Finasteride 5 Mg Film-Coated Tablet
SUMMARY OF PRODUCT CHARACTERISTICS
1 NAME OF THE MEDICINAL PRODUCT
Finasteride 5 mg Film-coated Tablets
2 QUALITATIVE AND QUANTITATIVE COMPOSITION
One film-coated tablet contains 5 mg of finasteride.
Excipient(s) with known effect: lactose monohydrate 83.80 mg For the full list of excipients, see section 6.1.
3 PHARMACEUTICAL FORM
Film-coated tablet.
Blue colour, round shaped film coated tablets with a dimension of 6.6 x 6.8 mm, debossed with ‘H’ on one side and ‘37’ on the other side.
4 CLINICAL PARTICULARS
4.1 Therapeutic indications
Finasteride 5 mg tablets are indicated for the treatment and control of benign prostatic hyperplasia (BPH) to:
- cause regression of the enlarged prostate, improve urinary flow and improve the symptoms associated with BPH,
- reduce the incidence of acute urinary retention and reduce need for surgery including transurethral resection of the prostate (TURP) and prostatectomy.
4.2 Posology and method of administration
For oral use only.
The recommended dosage is one 5 mg tablet daily with or without food. The tablet should be swallowed whole and must not be divided or crushed (See section 6.6). Even though improvement can be seen within a short time, treatment for at least 6 months may be necessary in order to determine objectively whether a satisfactory response to treatment has been achieved.
Dosage in the elderly
Dosage adjustments are not necessary although pharmacokinetic studies have shown that the elimination rate of finasteride is slightly decreased in patients over the age of 70.
Dosage in hepatic insufficiency
There are no data available in patients with hepatic insufficiency (See section 4.4).
Dosage in renal insufficiency
Dosage adjustments are not necessary in patients with varying degrees of renal insufficiency (starting from creatinine clearance as low as 9 ml/min) as in pharmacokinetic studies renal insufficiency was not found to affect the elimination of finasteride. Finasteride has not been studied in patients on hemodialysis.
4.3 Contraindications
Finasteride is not indicated for use in women or children.
Finasteride is contraindicated in the following:
• Hypersensitivity to any component of this product
• Pregnancy - Use in women when they are or may potentially be pregnant (see 4.6 Pregnancy and lactation, Exposure to finasteride - risk to male fetus).
4.4 Special warnings and precautions for use
General
To avoid obstructive complications it is important that patients with large residual urine and/or heavily decreased urinary flow are carefully controlled. The possibility of surgery should be an option.
Effects on PSA and prostate cancer detection
No clinical benefit has yet been demonstrated in patients with prostate cancer treated with Finsateride 5 mg.

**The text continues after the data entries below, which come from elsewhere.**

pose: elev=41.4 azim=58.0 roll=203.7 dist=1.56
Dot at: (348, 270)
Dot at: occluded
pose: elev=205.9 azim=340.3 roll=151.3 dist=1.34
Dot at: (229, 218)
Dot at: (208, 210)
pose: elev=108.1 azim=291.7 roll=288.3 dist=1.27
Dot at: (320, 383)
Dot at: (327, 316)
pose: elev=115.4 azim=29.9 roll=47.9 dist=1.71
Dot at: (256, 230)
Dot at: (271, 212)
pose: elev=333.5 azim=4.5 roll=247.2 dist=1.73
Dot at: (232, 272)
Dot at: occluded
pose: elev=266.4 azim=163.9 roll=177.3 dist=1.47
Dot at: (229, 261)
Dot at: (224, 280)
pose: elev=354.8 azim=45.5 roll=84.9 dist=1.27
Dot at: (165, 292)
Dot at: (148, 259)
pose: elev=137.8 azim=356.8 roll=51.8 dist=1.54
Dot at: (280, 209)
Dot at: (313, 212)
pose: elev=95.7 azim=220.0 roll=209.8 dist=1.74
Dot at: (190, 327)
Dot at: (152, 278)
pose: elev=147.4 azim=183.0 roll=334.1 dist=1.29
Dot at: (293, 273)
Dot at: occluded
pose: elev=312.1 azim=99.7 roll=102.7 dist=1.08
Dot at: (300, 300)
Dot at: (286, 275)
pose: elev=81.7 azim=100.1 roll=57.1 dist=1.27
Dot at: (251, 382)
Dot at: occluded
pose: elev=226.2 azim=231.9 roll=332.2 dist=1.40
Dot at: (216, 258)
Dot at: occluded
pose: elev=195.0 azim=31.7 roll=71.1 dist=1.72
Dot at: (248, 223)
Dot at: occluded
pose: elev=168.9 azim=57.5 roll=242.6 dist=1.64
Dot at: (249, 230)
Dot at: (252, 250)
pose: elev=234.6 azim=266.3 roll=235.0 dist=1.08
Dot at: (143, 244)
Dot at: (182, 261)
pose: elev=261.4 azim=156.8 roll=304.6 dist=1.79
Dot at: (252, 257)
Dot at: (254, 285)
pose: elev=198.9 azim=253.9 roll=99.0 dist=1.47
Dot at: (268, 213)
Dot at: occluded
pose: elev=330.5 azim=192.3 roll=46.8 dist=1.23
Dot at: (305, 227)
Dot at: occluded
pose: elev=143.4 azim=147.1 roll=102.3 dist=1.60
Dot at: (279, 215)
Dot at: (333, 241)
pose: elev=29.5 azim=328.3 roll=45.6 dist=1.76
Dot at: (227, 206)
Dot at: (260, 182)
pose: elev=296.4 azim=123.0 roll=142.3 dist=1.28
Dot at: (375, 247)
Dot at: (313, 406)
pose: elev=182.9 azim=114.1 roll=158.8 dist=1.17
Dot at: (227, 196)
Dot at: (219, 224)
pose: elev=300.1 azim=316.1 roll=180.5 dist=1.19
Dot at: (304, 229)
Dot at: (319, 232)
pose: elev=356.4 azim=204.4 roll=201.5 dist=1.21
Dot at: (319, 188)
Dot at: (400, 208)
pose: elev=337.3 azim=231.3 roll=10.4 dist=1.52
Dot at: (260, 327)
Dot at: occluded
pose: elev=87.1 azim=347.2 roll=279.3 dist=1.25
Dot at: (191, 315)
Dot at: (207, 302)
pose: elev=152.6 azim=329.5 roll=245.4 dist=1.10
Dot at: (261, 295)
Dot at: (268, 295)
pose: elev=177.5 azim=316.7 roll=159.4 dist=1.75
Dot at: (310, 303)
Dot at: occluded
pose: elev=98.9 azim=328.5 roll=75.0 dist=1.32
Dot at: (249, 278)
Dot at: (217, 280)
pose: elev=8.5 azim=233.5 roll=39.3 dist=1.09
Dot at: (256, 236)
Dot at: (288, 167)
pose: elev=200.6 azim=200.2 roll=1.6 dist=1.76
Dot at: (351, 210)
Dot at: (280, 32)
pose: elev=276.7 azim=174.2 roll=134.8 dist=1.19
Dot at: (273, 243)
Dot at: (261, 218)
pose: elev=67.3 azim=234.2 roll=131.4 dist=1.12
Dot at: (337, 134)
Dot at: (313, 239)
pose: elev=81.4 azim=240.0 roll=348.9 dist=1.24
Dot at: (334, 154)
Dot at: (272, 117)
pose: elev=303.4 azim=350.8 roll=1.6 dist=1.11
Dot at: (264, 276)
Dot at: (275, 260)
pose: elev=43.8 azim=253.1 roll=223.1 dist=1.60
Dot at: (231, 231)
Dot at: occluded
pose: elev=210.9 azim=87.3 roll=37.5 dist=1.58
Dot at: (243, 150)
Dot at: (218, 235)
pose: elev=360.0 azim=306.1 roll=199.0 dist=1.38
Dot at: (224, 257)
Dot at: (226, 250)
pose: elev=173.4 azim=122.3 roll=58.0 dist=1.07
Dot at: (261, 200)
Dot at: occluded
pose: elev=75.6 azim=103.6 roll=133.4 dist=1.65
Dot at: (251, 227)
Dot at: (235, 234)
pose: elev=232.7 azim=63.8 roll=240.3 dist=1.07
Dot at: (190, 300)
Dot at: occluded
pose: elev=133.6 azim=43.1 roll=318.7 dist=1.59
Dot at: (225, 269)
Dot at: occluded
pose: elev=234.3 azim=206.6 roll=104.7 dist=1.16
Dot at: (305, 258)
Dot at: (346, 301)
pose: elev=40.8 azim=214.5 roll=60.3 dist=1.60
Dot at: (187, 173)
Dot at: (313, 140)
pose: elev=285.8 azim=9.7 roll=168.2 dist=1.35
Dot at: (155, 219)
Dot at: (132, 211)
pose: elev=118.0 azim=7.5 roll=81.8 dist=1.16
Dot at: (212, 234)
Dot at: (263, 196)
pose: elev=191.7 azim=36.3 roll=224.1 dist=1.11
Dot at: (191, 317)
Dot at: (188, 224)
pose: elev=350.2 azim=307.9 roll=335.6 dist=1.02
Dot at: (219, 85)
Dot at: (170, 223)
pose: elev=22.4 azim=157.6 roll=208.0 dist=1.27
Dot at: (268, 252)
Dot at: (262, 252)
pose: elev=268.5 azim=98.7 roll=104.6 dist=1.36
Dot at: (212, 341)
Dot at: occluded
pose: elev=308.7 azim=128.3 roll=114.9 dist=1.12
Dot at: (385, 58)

Patients with BPH and elevated serum prostate specific antigen (PSA) were monitored in controlled clinical studies with serial PSAs and prostate biopsies. In these BPH studies, Finasteride 5 mg did not appear to alter the rate of prostate cancer detection, and the overall incidence of prostate cancer was not significantly different in patients treated with Finasteride 5 mg or placebo.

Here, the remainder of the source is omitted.